Mirror Lake continues to have dissolved oxygen issues

Mirror Lake
Mirror Lake in early May. Photo by Mike Lynch

Mirror Lake didn’t experience its natural spring turnover for the second consecutive year due to its high concentration of road salt, according to the Ausable River Association.

Spring turnover occurs when top and bottom water levels mix after ice out. The mixing  causes a distribution of nutrients and oxygen throughout the water column. This turnover generally occurs in both the spring and fall when water temperatures become more uniform throughout the lake. The lake then settles into layers during the summer months.

“We’re not re-oxygening at the beginning of the spring when the lake would take a big deep breath and absorb a lot of oxygen before it becomes stratified in the summer,” said Brendan Wiltse, Science and Stewardship Director with ASRA.

The loss of dissolved oxygen in the lake is potentially harmful for lake trout, in particular, because they spend the warmer months on the cold lake bottom.

“It’s definitely stressful for the fish as well as many other aquatic organisms that need that deep, well oxygenated water,” Wiltse said.

Wiltse said that salty water is denser than normal lake water, so when it enters the lake it settles toward the bottom. Wiltse said that the last time the lake  mixed in the spring was 2016, after a mild winter.
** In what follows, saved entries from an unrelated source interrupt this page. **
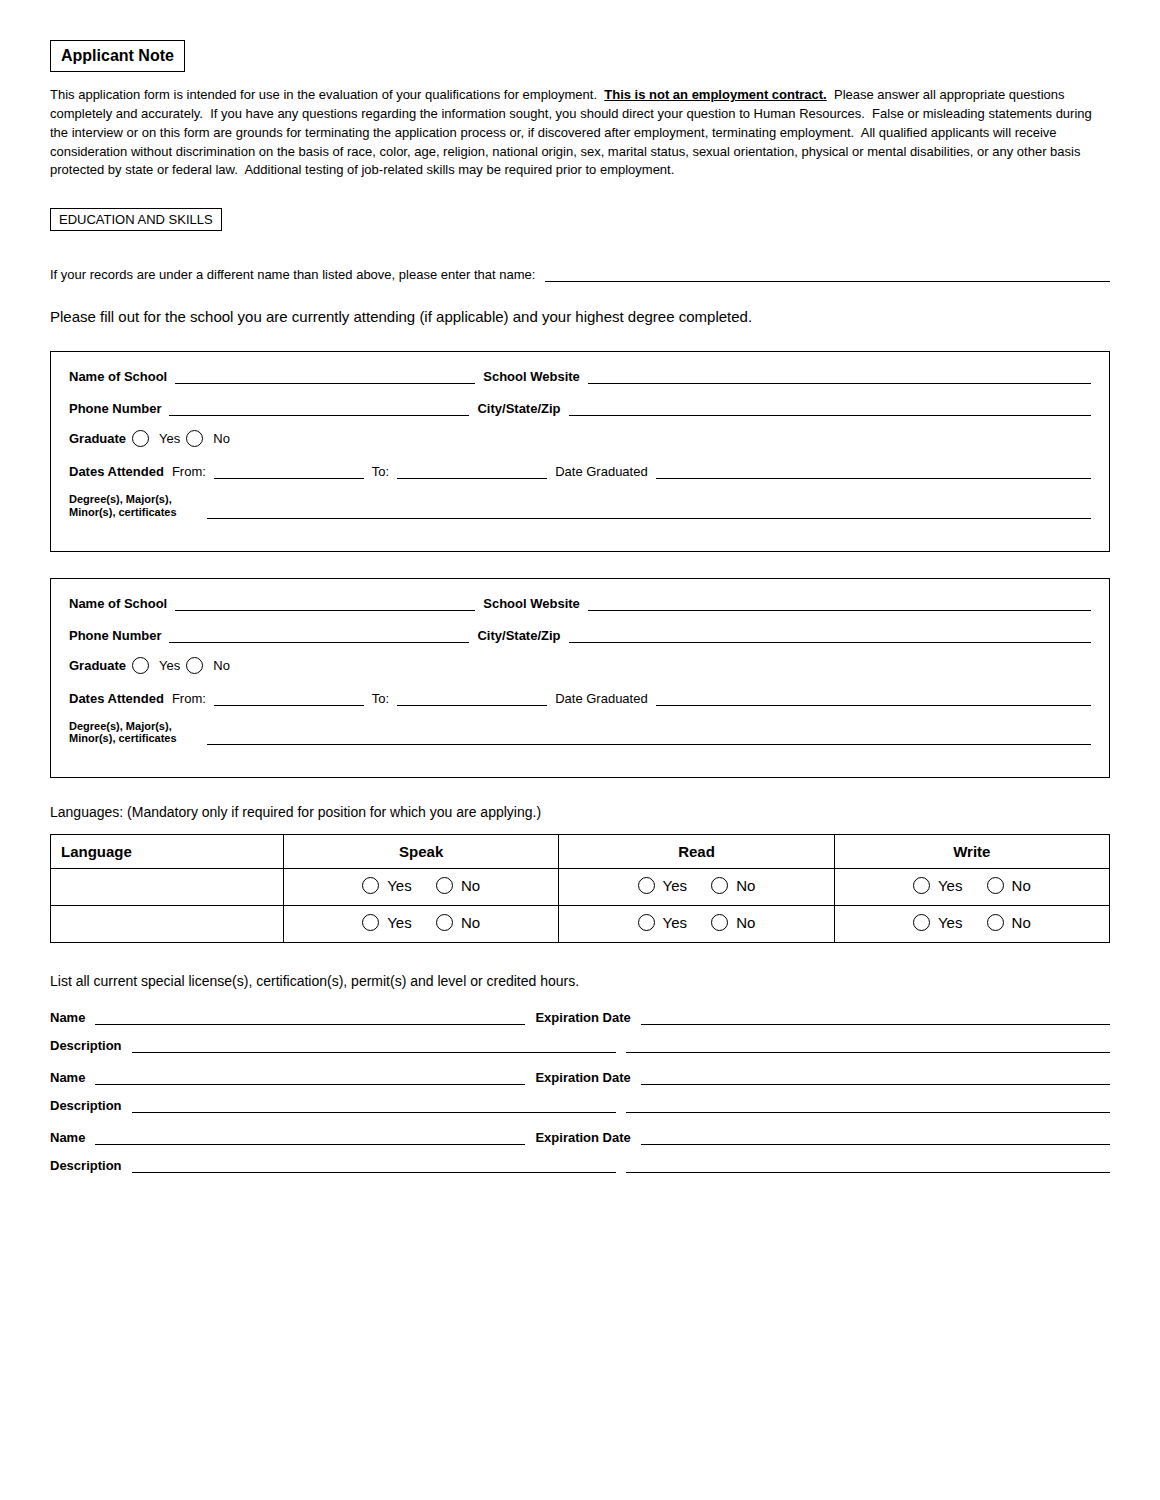Applicant Note
This application form is intended for use in the evaluation of your qualifications for employment. This is not an employment contract. Please answer all appropriate questions completely and accurately. If you have any questions regarding the information sought, you should direct your question to Human Resources. False or misleading statements during the interview or on this form are grounds for terminating the application process or, if discovered after employment, terminating employment. All qualified applicants will receive consideration without discrimination on the basis of race, color, age, religion, national origin, sex, marital status, sexual orientation, physical or mental disabilities, or any other basis protected by state or federal law. Additional testing of job-related skills may be required prior to employment.
EDUCATION AND SKILLS
If your records are under a different name than listed above, please enter that name:
Please fill out for the school you are currently attending (if applicable) and your highest degree completed.
Name of School School Website
Phone Number City/State/Zip
Graduate Yes No
Dates Attended From: To: Date Graduated
Degree(s), Major(s),
Minor(s), certificates
Name of School School Website
Phone Number City/State/Zip
Graduate Yes No
Dates Attended From: To: Date Graduated
Degree(s), Major(s),
Minor(s), certificates
Languages: (Mandatory only if required for position for which you are applying.)
| Language | Speak | Read | Write |
| --- | --- | --- | --- |
| | Yes No | Yes No | Yes No |
| | Yes No | Yes No | Yes No |
List all current special license(s), certification(s), permit(s) and level or credited hours.
Name Expiration Date
Description
Name Expiration Date
Description
Name Expiration Date
Description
Wiltse said the lake has mixed in the fall in recent years. If the fall mixing didn’t occur, that would be extremely problematic for species living in the lake.

“At that point, the dissolved oxygen in the lake bottom would drop low enough that the lake might not be able to support those cold water fish anymore,” Wiltse said. “And there would even be concerns with … oxygen dropping enough in the water column to see a significant decline for the aquatic life in the lake.”

Wiltse said his organization doesn’t have enough data to determine if the lake is close to not mixing in the fall.

“My gut is saying it’s not going to happen soon,” he said.

Wiltse was one of several presenters who spoke about the negative impact of road salt can have on the environment at the annual conference of the Adirondack Research Consortium Wednesday in Lake Placid.